Los vi vagamente abrazados en la soledad del largo pasillo. Jorge acariciaba sus partes íntimas con gran impunidad. Besaba ardientemente aquel cuello tan preciado. Podía escuchar el chasquido de sus labios al tomar contacto con la piel tersa, suave, blanca y perfumada. El deseo gobernaba los movimientos. Clorinda respondía a los embates de su cuñado en silente postura, la de quien entrega el comando de la situación al otro esperando los resultados de sus ataques lascivos. Los labios de madre permanecían entreabiertos, manifestando dificultad al respirar. El color de su rostro intensificaba el rubor instalado con los primeros aprontes. Había apoyado la espalda contra la gruesa puerta de su cuarto. El siseo apagado del roce de su túnica contra la madera rompía la monotonía en el pasillo.

Jacinto y el resto de los sirvientes se encontraban en la parte trasera de la mansión. Realizaban actividades de rutina en las dependencias de servicio, ajenos a esos embates prohibidos. O tal vez, pendientes de ellos a la distancia.

Apreté los párpados con violencia. La proyección telepática parecía disolverse en el espacio virtual donde latía suavemente. Una energía de encendida potencia subía desde el plexo solar atravesando mi torso. En esos momentos los odiaba a ambos. El libro de Byron permanecía volcado hacia abajo perdido entre las sábanas. Sus palabras estaban amordazadas por el contacto con la tela húmeda.

La imagen se diluyó en la negrura de la nada. Abrí los ojos, recomponiendo el ciclo respiratorio. Silencio. Uno, dos, tres segundos. Luego, el sonido de las bisagras de la puerta maciza abriéndose. Otros tres segundos. Finalmente, el portazo estridente. Salté de la cama con la ansiedad de quien se siente traicionado. Ésa era la emoción que me embargaba, una mezcla de artera traición, promiscuidad, celos instalados en la zona oscura del corazón.
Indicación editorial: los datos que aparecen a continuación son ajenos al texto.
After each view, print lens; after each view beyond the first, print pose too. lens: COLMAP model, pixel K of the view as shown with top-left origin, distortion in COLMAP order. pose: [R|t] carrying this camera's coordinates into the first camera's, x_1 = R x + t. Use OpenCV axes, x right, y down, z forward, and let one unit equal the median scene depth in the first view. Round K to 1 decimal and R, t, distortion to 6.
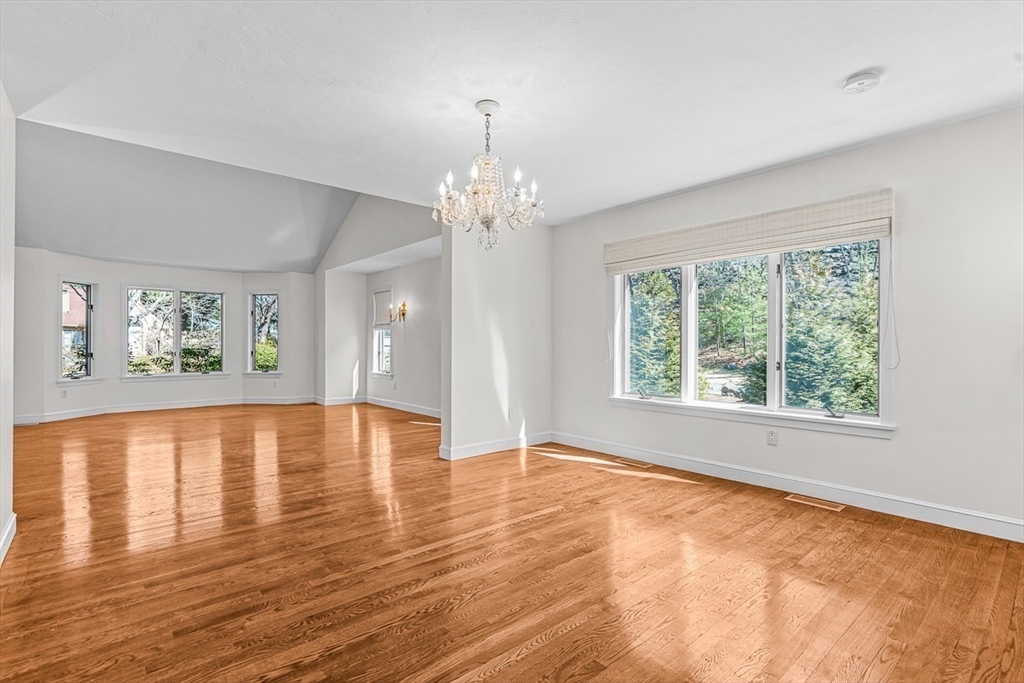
lens RADIAL K [[495.4, 0, 512.0], [0, 495.4, 341.5], [0, 0, 1]] dist [-0.000282, -0.000269]
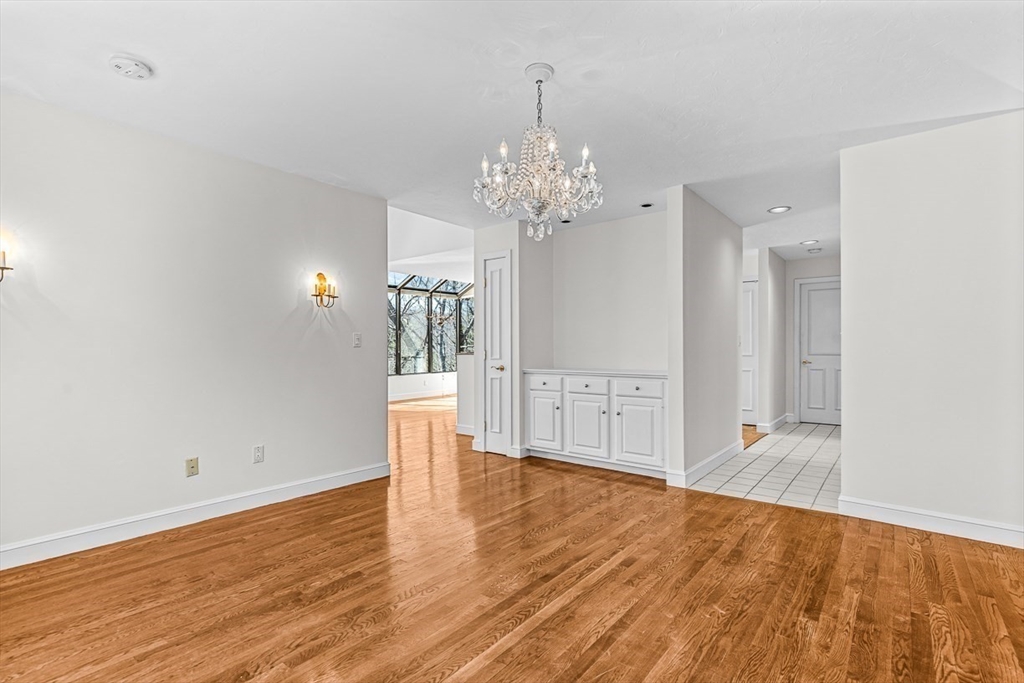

De pie ante la pared que separaba mis aposentos de los de Clorinda, presioné el oído sobre el revoque frío. Los sonidos apagados provenientes del cuarto vecino, a su vez nítidos merced al silencio de fondo, no tardaron en inundar mi percepción. Ahora no necesitaba la visión telepática. Un poeta también puede ver a partir de los sonidos del entorno.